Among the entries below, one stretch runs from the line that contains "12 Discussion of uncertainties" through the line that contains "5.3 Content Analysis: Data Encoding". Repeat that stretch exactly, ends included, and only that.

######

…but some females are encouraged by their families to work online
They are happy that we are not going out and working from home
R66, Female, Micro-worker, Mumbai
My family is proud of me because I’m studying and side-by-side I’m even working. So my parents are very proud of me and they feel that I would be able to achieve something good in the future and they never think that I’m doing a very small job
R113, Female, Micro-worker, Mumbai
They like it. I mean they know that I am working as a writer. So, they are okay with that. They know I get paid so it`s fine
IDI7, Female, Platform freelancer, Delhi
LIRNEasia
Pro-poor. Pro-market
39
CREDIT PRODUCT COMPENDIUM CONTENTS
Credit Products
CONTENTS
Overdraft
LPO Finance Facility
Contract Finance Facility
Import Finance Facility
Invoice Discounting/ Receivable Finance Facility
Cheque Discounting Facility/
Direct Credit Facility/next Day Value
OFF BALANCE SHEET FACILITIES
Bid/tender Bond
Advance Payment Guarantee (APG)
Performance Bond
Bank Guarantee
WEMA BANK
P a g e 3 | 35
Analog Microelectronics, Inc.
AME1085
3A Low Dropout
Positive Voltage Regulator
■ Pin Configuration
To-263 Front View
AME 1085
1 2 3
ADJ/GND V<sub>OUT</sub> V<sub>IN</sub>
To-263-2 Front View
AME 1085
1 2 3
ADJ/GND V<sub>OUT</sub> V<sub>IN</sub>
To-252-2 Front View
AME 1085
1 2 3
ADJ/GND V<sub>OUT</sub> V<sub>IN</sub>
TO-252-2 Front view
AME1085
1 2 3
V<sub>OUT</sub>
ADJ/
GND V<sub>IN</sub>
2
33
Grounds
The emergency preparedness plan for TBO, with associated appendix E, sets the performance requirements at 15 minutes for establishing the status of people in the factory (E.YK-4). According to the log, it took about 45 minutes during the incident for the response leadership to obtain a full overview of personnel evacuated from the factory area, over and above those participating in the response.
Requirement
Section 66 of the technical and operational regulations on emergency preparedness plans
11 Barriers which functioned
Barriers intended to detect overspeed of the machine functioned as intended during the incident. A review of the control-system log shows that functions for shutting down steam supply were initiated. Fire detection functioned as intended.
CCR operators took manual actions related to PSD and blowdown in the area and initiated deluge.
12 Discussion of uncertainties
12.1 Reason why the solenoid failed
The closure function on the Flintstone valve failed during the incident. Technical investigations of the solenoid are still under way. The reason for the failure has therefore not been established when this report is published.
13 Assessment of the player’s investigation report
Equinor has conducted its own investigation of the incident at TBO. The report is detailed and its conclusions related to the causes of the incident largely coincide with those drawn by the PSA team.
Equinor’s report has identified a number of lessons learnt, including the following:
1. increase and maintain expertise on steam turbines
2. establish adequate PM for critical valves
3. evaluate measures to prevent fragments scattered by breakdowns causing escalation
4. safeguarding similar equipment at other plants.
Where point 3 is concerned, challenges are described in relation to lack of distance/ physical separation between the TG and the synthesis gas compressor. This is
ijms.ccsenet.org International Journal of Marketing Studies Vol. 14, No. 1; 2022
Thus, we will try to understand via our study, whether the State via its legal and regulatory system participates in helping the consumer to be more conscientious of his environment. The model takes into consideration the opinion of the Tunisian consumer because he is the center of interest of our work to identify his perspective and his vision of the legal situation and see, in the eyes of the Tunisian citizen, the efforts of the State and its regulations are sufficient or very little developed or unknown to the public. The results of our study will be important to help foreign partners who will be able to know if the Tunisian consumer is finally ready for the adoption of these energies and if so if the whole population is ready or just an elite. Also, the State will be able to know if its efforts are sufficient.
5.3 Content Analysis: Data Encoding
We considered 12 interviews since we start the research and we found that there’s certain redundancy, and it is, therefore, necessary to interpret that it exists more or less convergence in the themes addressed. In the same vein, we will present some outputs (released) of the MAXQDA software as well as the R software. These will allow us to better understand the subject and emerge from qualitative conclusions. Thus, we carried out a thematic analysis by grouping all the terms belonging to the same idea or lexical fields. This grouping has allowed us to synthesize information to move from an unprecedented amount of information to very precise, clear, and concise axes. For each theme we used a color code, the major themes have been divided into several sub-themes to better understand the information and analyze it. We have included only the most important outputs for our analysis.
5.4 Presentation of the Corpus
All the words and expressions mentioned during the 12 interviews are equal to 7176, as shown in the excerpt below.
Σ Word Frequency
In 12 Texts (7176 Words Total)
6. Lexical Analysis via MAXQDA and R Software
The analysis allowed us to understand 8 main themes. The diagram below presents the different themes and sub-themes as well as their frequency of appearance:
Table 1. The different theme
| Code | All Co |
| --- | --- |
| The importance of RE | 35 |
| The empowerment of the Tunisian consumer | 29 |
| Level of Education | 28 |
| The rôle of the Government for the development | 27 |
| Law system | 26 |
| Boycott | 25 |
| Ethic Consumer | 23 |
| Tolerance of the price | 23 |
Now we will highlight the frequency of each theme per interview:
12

######

**Solved problem:**
12 Discussion of uncertainties
12.1 Reason why the solenoid failed
The closure function on the Flintstone valve failed during the incident. Technical investigations of the solenoid are still under way. The reason for the failure has therefore not been established when this report is published.
13 Assessment of the player’s investigation report
Equinor has conducted its own investigation of the incident at TBO. The report is detailed and its conclusions related to the causes of the incident largely coincide with those drawn by the PSA team.
Equinor’s report has identified a number of lessons learnt, including the following:
1. increase and maintain expertise on steam turbines
2. establish adequate PM for critical valves
3. evaluate measures to prevent fragments scattered by breakdowns causing escalation
4. safeguarding similar equipment at other plants.
Where point 3 is concerned, challenges are described in relation to lack of distance/ physical separation between the TG and the synthesis gas compressor. This is
ijms.ccsenet.org International Journal of Marketing Studies Vol. 14, No. 1; 2022
Thus, we will try to understand via our study, whether the State via its legal and regulatory system participates in helping the consumer to be more conscientious of his environment. The model takes into consideration the opinion of the Tunisian consumer because he is the center of interest of our work to identify his perspective and his vision of the legal situation and see, in the eyes of the Tunisian citizen, the efforts of the State and its regulations are sufficient or very little developed or unknown to the public. The results of our study will be important to help foreign partners who will be able to know if the Tunisian consumer is finally ready for the adoption of these energies and if so if the whole population is ready or just an elite. Also, the State will be able to know if its efforts are sufficient.
5.3 Content Analysis: Data Encoding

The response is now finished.